▶ [ABOUT THIS TASK] Do not include the pictures; repeat the rest of the data exactly.

#####

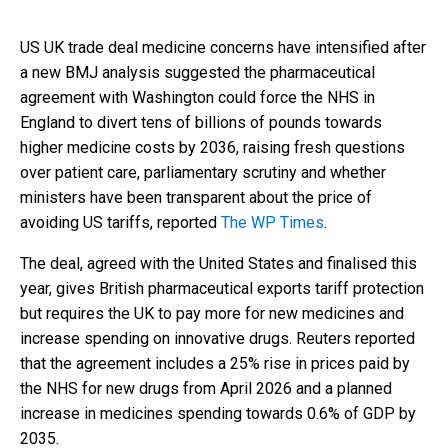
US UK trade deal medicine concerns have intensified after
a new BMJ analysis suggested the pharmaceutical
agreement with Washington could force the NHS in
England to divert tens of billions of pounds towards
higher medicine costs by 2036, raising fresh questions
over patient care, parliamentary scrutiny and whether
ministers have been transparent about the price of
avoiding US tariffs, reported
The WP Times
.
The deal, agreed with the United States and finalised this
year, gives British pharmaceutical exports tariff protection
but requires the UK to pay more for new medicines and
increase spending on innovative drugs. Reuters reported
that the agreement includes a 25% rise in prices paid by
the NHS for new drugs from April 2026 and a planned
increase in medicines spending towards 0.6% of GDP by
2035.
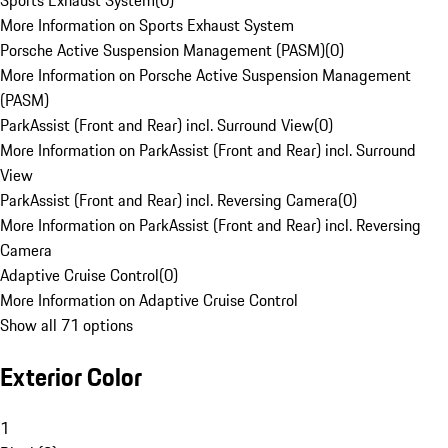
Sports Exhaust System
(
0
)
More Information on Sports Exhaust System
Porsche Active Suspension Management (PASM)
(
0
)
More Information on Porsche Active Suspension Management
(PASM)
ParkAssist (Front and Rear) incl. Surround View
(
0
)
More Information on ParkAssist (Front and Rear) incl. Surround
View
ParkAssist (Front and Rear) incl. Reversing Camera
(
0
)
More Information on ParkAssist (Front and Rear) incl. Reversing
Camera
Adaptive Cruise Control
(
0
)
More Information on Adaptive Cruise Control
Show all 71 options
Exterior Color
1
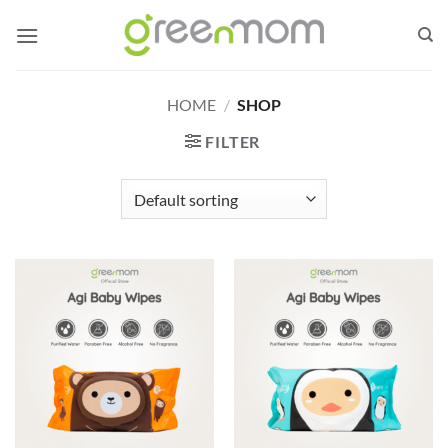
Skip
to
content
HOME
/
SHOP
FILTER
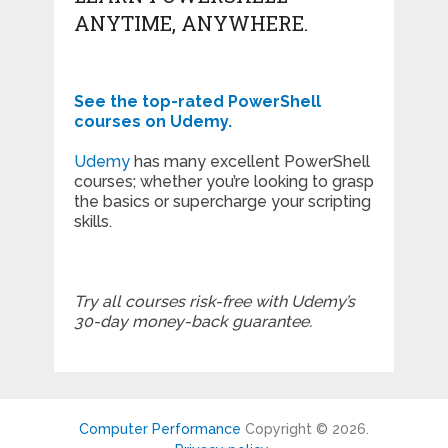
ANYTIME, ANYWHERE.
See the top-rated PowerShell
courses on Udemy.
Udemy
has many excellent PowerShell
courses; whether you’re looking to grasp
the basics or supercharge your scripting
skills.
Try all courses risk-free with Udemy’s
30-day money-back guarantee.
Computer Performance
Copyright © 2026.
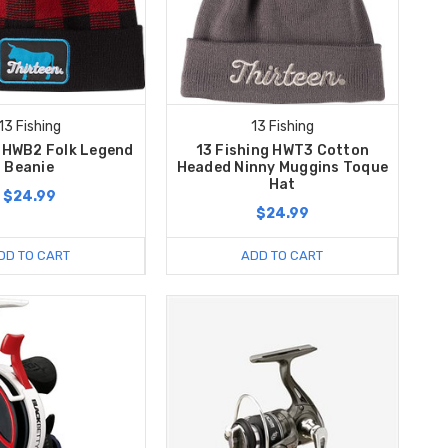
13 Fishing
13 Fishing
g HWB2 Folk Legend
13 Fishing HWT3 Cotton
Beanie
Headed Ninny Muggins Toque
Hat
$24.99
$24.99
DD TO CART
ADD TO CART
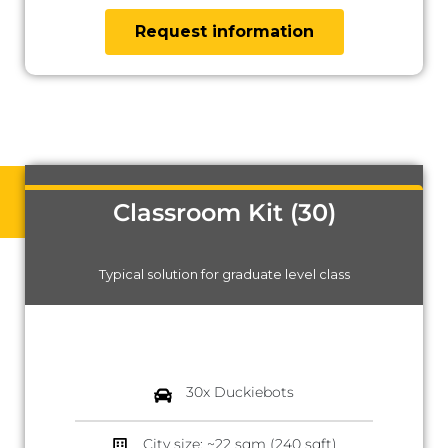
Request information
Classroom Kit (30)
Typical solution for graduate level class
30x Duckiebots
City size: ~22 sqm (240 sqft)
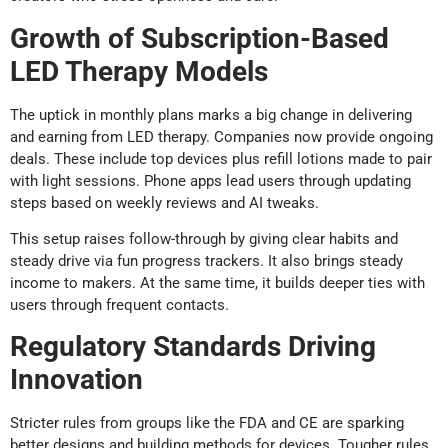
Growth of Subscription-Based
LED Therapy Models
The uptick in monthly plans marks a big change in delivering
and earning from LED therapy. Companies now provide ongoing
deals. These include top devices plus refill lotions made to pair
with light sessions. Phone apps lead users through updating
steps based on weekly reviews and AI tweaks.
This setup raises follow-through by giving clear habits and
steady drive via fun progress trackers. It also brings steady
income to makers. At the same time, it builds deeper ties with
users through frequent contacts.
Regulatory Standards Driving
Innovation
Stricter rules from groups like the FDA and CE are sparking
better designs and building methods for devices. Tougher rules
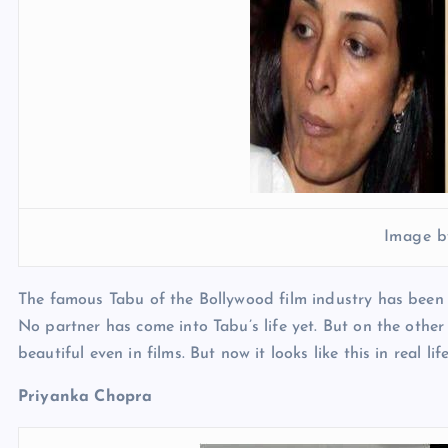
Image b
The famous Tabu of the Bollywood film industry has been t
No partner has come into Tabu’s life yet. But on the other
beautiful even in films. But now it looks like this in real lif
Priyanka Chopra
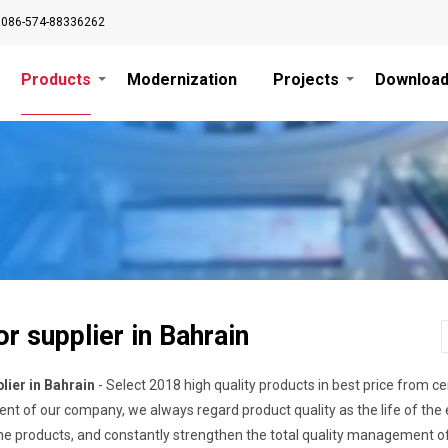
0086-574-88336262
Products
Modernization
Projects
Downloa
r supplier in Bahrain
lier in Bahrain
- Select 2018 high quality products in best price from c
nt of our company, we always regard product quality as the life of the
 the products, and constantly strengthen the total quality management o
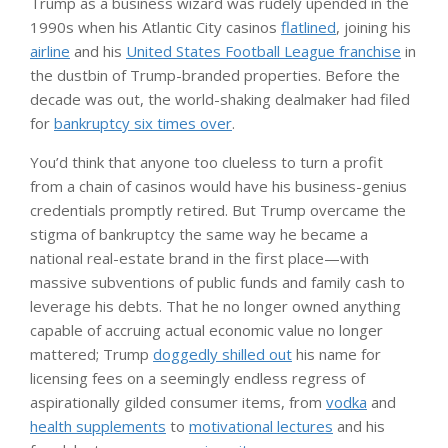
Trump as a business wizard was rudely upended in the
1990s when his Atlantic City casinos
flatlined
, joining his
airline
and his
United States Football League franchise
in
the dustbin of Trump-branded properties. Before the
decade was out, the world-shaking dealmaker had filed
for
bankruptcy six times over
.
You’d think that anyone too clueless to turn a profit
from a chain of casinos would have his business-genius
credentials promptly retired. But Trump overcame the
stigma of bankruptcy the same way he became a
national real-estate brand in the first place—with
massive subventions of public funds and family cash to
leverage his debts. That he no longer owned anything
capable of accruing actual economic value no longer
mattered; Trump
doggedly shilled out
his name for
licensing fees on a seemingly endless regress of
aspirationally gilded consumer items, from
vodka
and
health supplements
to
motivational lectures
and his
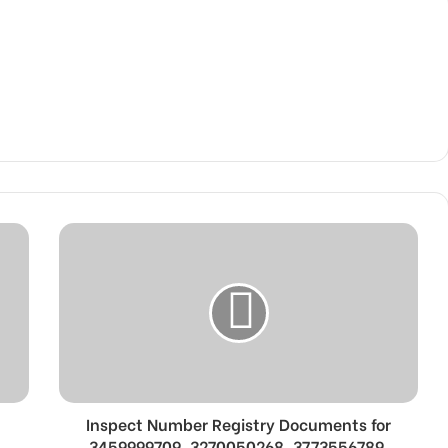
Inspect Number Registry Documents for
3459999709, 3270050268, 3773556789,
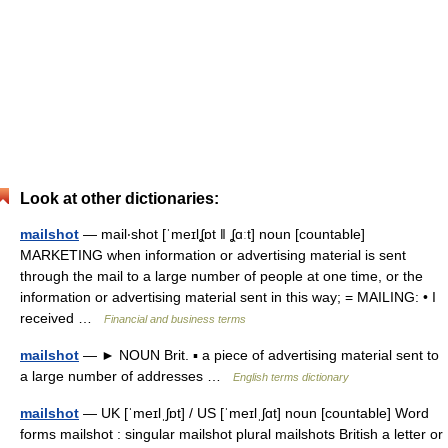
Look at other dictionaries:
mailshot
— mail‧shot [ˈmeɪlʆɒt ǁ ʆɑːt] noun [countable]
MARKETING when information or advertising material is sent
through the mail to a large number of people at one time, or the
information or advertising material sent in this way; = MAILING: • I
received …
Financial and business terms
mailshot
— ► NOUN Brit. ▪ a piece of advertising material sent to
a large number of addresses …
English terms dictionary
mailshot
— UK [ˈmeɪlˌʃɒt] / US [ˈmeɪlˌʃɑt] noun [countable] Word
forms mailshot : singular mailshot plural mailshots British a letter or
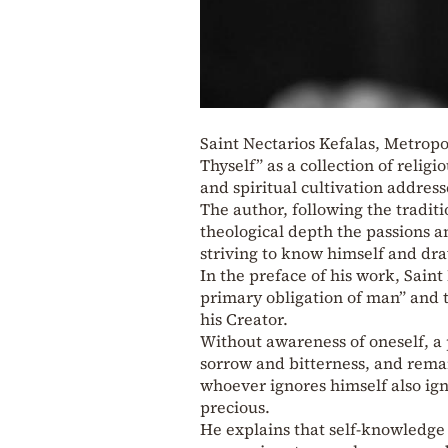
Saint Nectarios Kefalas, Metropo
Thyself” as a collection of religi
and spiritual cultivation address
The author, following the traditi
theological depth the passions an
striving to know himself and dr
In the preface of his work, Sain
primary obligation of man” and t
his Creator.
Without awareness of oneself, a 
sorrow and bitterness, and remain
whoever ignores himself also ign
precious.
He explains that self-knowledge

#####

▶ [ANSWER SECTION]
US UK trade deal medicine concerns have intensified after
a new BMJ analysis suggested the pharmaceutical
agreement with Washington could force the NHS in
England to divert tens of billions of pounds towards
higher medicine costs by 2036, raising fresh questions
over patient care, parliamentary scrutiny and whether
ministers have been transparent about the price of
avoiding US tariffs, reported
The WP Times
.
The deal, agreed with the United States and finalised this
year, gives British pharmaceutical exports tariff protection
but requires the UK to pay more for new medicines and
increase spending on innovative drugs. Reuters reported
that the agreement includes a 25% rise in prices paid by
the NHS for new drugs from April 2026 and a planned
increase in medicines spending towards 0.6% of GDP by
2035.
Sports Exhaust System
(
0
)
More Information on Sports Exhaust System
Porsche Active Suspension Management (PASM)
(
0
)
More Information on Porsche Active Suspension Management
(PASM)
ParkAssist (Front and Rear) incl. Surround View
(
0
)
More Information on ParkAssist (Front and Rear) incl. Surround
View
ParkAssist (Front and Rear) incl. Reversing Camera
(
0
)
More Information on ParkAssist (Front and Rear) incl. Reversing
Camera
Adaptive Cruise Control
(
0
)
More Information on Adaptive Cruise Control
Show all 71 options
Exterior Color
1
Skip
to
content
HOME
/
SHOP
FILTER
ANYTIME, ANYWHERE.
See the top-rated PowerShell
courses on Udemy.
Udemy
has many excellent PowerShell
courses; whether you’re looking to grasp
the basics or supercharge your scripting
skills.
Try all courses risk-free with Udemy’s
30-day money-back guarantee.
Computer Performance
Copyright © 2026.
13 Fishing
13 Fishing
g HWB2 Folk Legend
13 Fishing HWT3 Cotton
Beanie
Headed Ninny Muggins Toque
Hat
$24.99
$24.99
DD TO CART
ADD TO CART
Request information
Classroom Kit (30)
Typical solution for graduate level class
30x Duckiebots
City size: ~22 sqm (240 sqft)
Growth of Subscription-Based
LED Therapy Models
The uptick in monthly plans marks a big change in delivering
and earning from LED therapy. Companies now provide ongoing
deals. These include top devices plus refill lotions made to pair
with light sessions. Phone apps lead users through updating
steps based on weekly reviews and AI tweaks.
This setup raises follow-through by giving clear habits and
steady drive via fun progress trackers. It also brings steady
income to makers. At the same time, it builds deeper ties with
users through frequent contacts.
Regulatory Standards Driving
Innovation
Stricter rules from groups like the FDA and CE are sparking
better designs and building methods for devices. Tougher rules
Image b
The famous Tabu of the Bollywood film industry has been t
No partner has come into Tabu’s life yet. But on the other
beautiful even in films. But now it looks like this in real lif
Priyanka Chopra
0086-574-88336262
Products
Modernization
Projects
Downloa
r supplier in Bahrain
lier in Bahrain
- Select 2018 high quality products in best price from c
nt of our company, we always regard product quality as the life of the
 the products, and constantly strengthen the total quality management o
Trump as a business wizard was rudely upended in the
1990s when his Atlantic City casinos
flatlined
, joining his
airline
and his
United States Football League franchise
in
the dustbin of Trump-branded properties. Before the
decade was out, the world-shaking dealmaker had filed
for
bankruptcy six times over
.
You’d think that anyone too clueless to turn a profit
from a chain of casinos would have his business-genius
credentials promptly retired. But Trump overcame the
stigma of bankruptcy the same way he became a
national real-estate brand in the first place—with
massive subventions of public funds and family cash to
leverage his debts. That he no longer owned anything
capable of accruing actual economic value no longer
mattered; Trump
doggedly shilled out
his name for
licensing fees on a seemingly endless regress of
aspirationally gilded consumer items, from
vodka
and
health supplements
to
motivational lectures
and his
Inspect Number Registry Documents for
3459999709, 3270050268, 3773556789,
Look at other dictionaries:
mailshot
— mail‧shot [ˈmeɪlʆɒt ǁ ʆɑːt] noun [countable]
MARKETING when information or advertising material is sent
through the mail to a large number of people at one time, or the
information or advertising material sent in this way; = MAILING: • I
received …
Financial and business terms
mailshot
— ► NOUN Brit. ▪ a piece of advertising material sent to
a large number of addresses …
English terms dictionary
mailshot
— UK [ˈmeɪlˌʃɒt] / US [ˈmeɪlˌʃɑt] noun [countable] Word
forms mailshot : singular mailshot plural mailshots British a letter or
Saint Nectarios Kefalas, Metropo
Thyself” as a collection of religi
and spiritual cultivation address
The author, following the traditi
theological depth the passions an
striving to know himself and dr
In the preface of his work, Sain
primary obligation of man” and t
his Creator.
Without awareness of oneself, a 
sorrow and bitterness, and remain
whoever ignores himself also ign
precious.
He explains that self-knowledge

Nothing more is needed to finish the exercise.